__HOW TO COMPLETE THIS TASK__.
Copy the rows below word for word, leaving out the pictures.

__Source rows__.
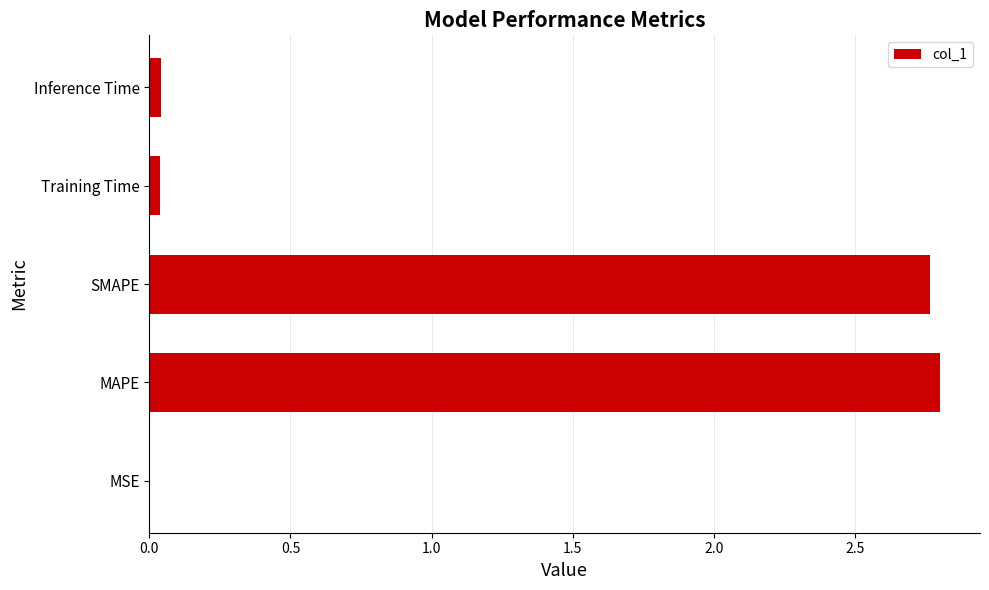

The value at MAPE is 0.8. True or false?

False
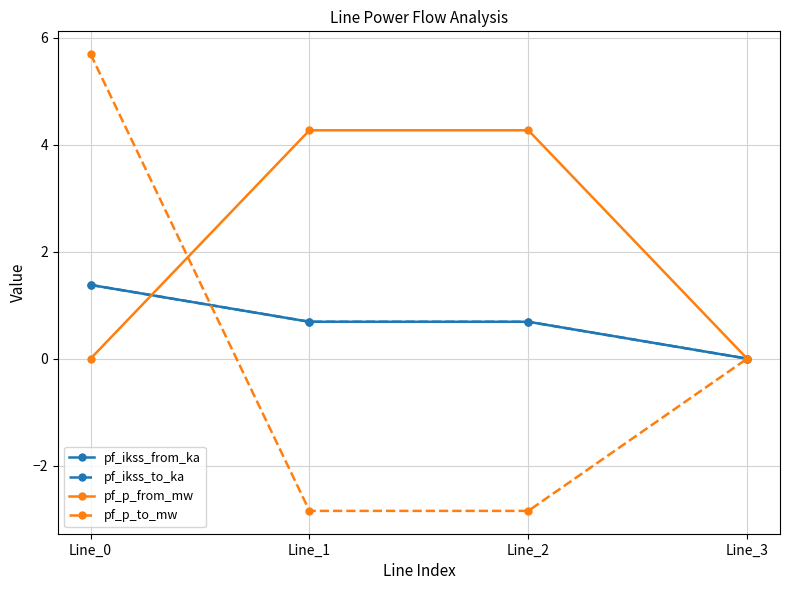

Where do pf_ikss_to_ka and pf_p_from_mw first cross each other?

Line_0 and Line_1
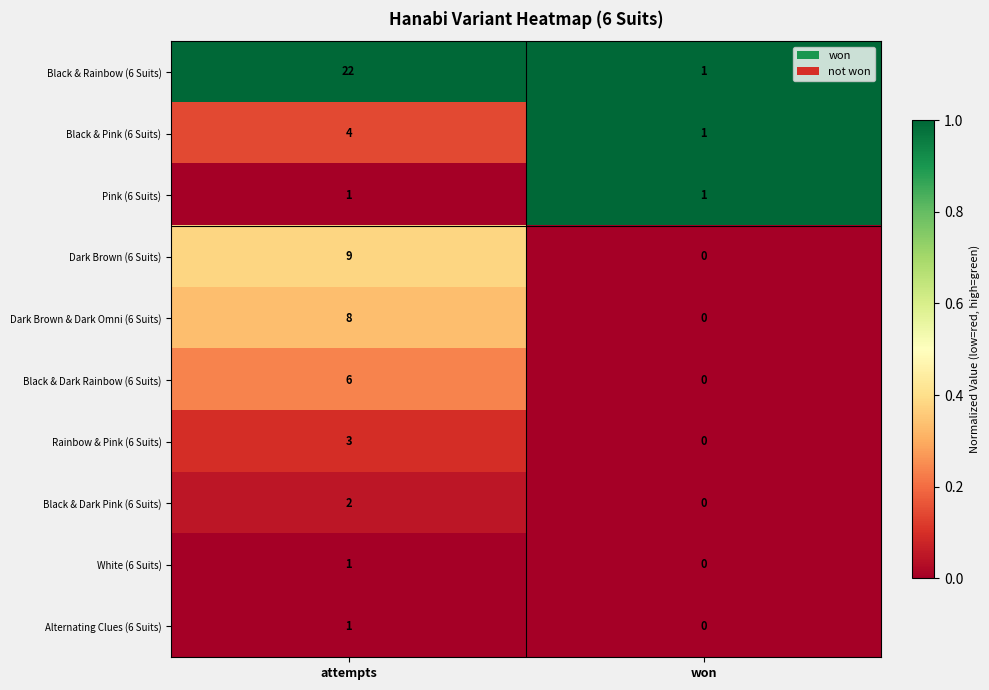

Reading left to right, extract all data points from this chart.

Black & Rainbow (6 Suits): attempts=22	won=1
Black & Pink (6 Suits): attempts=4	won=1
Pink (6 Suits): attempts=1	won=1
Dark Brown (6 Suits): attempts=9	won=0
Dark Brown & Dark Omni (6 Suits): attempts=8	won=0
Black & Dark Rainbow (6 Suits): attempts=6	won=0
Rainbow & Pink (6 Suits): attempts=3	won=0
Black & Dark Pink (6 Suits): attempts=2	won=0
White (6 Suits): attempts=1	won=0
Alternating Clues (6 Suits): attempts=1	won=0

__YOUR SOLUTION__.
The value at MAPE is 0.8. True or false?

False

Where do pf_ikss_to_ka and pf_p_from_mw first cross each other?

Line_0 and Line_1

Reading left to right, extract all data points from this chart.

Black & Rainbow (6 Suits): attempts=22	won=1
Black & Pink (6 Suits): attempts=4	won=1
Pink (6 Suits): attempts=1	won=1
Dark Brown (6 Suits): attempts=9	won=0
Dark Brown & Dark Omni (6 Suits): attempts=8	won=0
Black & Dark Rainbow (6 Suits): attempts=6	won=0
Rainbow & Pink (6 Suits): attempts=3	won=0
Black & Dark Pink (6 Suits): attempts=2	won=0
White (6 Suits): attempts=1	won=0
Alternating Clues (6 Suits): attempts=1	won=0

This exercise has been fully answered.